UNITED NATIONS, Dec 13 2012 (IPS) - Combining art with science, U.S. photographer James Balog invites his audience to see the destructive and shocking effects of global climate change in his latest documentary film “Chasing Ice”.

The film follows his photographic environmental project “Extreme Ice Survey” in which he attempts to frame the melting glaciers of the North.

Known for his work to capture the interaction between human and nature through a lens –including endangered animals and forests- he takes environmental photography to a whole new level, demonstrating an urgent message about the impact and the visible manifestations of global climate change.

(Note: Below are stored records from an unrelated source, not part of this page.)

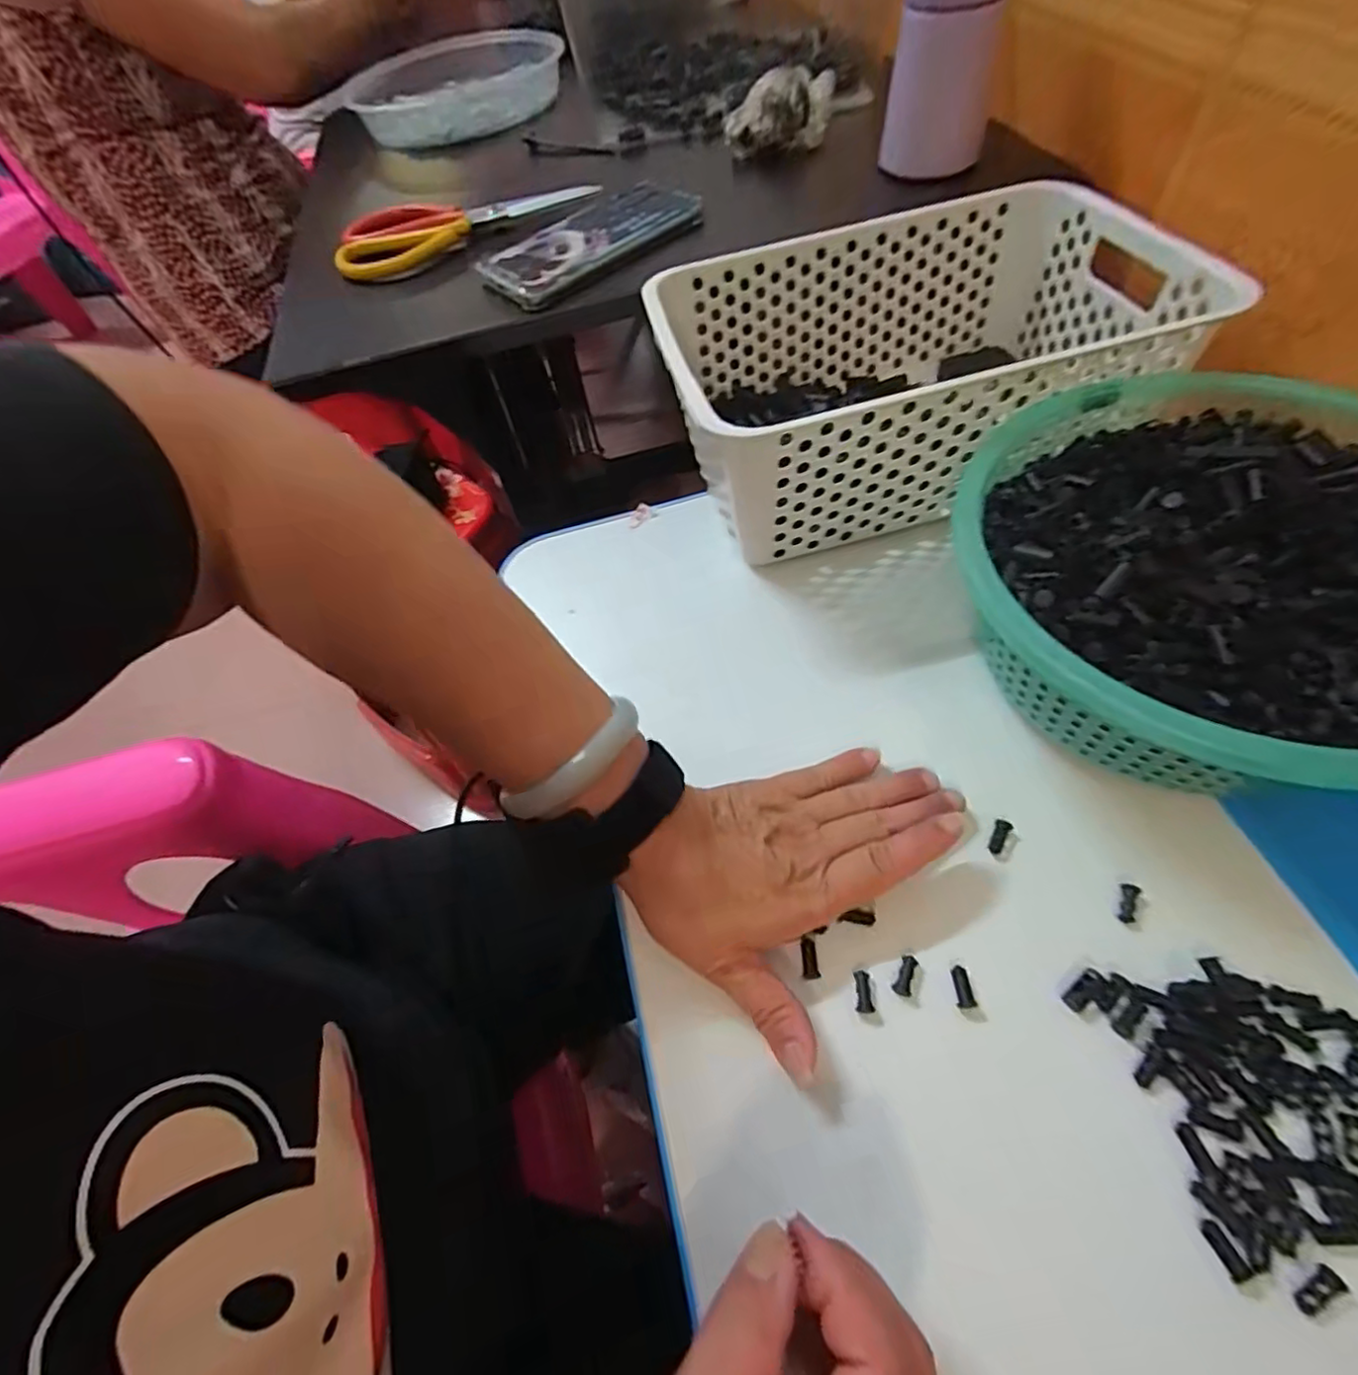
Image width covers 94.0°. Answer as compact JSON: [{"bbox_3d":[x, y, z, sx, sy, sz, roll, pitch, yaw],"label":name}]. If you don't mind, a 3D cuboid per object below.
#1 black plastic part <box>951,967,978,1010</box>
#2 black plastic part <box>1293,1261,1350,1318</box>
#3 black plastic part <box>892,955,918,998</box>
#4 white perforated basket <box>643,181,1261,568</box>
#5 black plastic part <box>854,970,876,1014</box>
[{"bbox_3d":[0.122,0.130,0.273,0.007,0.005,0.016,-9,57,2],"label":"black plastic part"},{"bbox_3d":[0.215,0.202,0.212,0.018,0.004,0.008,-26,58,-9],"label":"black plastic part"},{"bbox_3d":[0.100,0.126,0.278,0.008,0.006,0.018,23,64,20],"label":"black plastic part"},{"bbox_3d":[0.152,-0.211,0.431,0.302,0.119,0.205,-16,57,-2],"label":"white perforated basket"},{"bbox_3d":[0.080,0.132,0.276,0.007,0.005,0.017,-1,58,8],"label":"black plastic part"}]

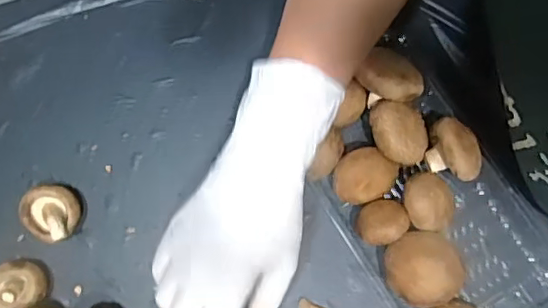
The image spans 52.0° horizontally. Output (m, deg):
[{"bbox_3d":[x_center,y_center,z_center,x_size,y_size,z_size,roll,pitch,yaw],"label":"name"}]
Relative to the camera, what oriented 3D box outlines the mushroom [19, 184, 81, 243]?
[{"bbox_3d":[-0.166,0.044,0.422,0.041,0.026,0.039,0,81,2],"label":"mushroom"}]

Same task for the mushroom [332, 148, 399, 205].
[{"bbox_3d":[0.065,0.018,0.415,0.037,0.029,0.042,42,84,7],"label":"mushroom"}]

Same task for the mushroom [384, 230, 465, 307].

Directed by Jeff Orlowski, the documentary shows Balog and his team literally “chasing the ice” in the blistering cold and mountainous arctic landscapes mounting up to what is now known as the most wide-ranging photographic glacier study. The study encompassed a research of three years placing photographic equipment in Greenland, Iceland and Alaska capturing the melting process of the glaciers and the much-feared rising sea level.

The project that started out in 2007 initially received lots of resistance and scepticism. Not just from the parties opposing the idea of climate change in the international debate, but also from the electronic devices and equipment that in the first attempt failed to cooperate.

“Looking back there was a lot of uncertainty on whether we we’re going to pull it off. When this started we didn’t know what the situation was like up there, if the hardware would work and if we could keep this funded long enough to make it meaningful ,” admitted Balog in a panel discussion at the United Nations headquarters.

Over the course of time, Balog’s work on “the stories that the glaciers are telling” has received much recognition: it has been showcased by the National Geographic Magazine, featured in the 2009 Nova documentary “Extreme Ice” and “Chasing Ice” has even been nominated for an Academy Award.

Repeatedly invoking Hurricane Sandy as the most prominent and recent example of aggravating manifestations of global climate change and increasingly destructive events, his “obsession for the ice” -as Balog likes to call it- aims to spread the message on “our changing world”.

“It is not too late if we take action immediately,” announces Balog during the panel discussion. “We plan to keep on going, because there is no excuse to stop.”